▸ **PASSAGE SHOWN**:

Segment Open

Addy Osmani: Why I use Cline for AI Engineering - by Addy Osmani

Link: Why I use Cline for AI Engineering - by Addy Osmani

In this post Addy describes his use of Cline (Jan 30). It was the first time I'd heard of it. I was kinda surprised because I've been on top of tooling for a while now.

For the longest time I'd been using Replit, it had a nice flow to it. I could ask it to help me solve a problem and it would just apply the code to the project. For me, it was a nice way to get things done.

I liked Replit, I built a lot of apps with it, however their hosting is expensive and their new checkpoint based pricing model frustrated me, especially when it made very clear mistakes.

At the time (like two weeks ago) Copilot didn't apply any changes to the code, it just suggested things which I had to then copy and paste... and even then the suggestions just weren't that good.

Cline has replaced both Copilot and Replit.

I don't mind paying for the use of an LLM and as noted by Addy:

I’ve also deeply appreciated Cline’s proactive accounting of cost during a session. This is most notable when switching between model providers:

I love that I can see where the costs are coming from. I can see how much I am spending on the model and how much I am spending on the compute. It's a nice touch.

Segment Closed

▸ **TASKS**:
[1] In the post about using Cline, which two tools does the writer say Cline has replaced?
[2] Extend the post about using Cline from its last sentence onward.

▸ **MATERIAL SHOWN**:
Segment Open

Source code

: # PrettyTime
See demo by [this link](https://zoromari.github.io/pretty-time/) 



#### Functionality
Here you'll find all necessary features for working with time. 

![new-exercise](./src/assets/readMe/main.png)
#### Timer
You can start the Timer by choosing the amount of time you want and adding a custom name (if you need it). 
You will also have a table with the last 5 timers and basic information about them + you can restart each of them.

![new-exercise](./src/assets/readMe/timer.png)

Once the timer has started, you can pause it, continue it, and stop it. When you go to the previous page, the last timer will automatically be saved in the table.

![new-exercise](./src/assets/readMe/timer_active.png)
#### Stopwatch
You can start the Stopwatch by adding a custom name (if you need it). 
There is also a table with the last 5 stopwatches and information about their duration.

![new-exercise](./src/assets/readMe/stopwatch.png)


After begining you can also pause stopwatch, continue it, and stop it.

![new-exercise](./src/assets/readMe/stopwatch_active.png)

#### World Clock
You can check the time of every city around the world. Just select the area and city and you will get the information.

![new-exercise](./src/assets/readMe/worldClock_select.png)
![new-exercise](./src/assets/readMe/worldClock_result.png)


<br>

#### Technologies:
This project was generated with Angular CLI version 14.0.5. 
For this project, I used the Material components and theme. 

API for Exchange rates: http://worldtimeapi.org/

Segment Closed

▸ **EXERCISE RESPONSES**:
[1] Copilot and Replit.

[2]
When you add this with something else Addy points out:

The DeepSeek-R1 + Sonnet hybrid approach Recent benchmarks and user experiences have shown that combining DeepSeek-R1 for planning with Claude 3.5 Sonnet for implementation can reduce costs by up to 97% while improving overall output quality.

It's a pretty compelling solution.

My own workflow at the moment has be to plan with R1 (via OpenRouter) and then implement with Sonnet. I personally don't look at the costs, but I do inspect the output a lot and this has felt like a pretty good balance for my personal projects.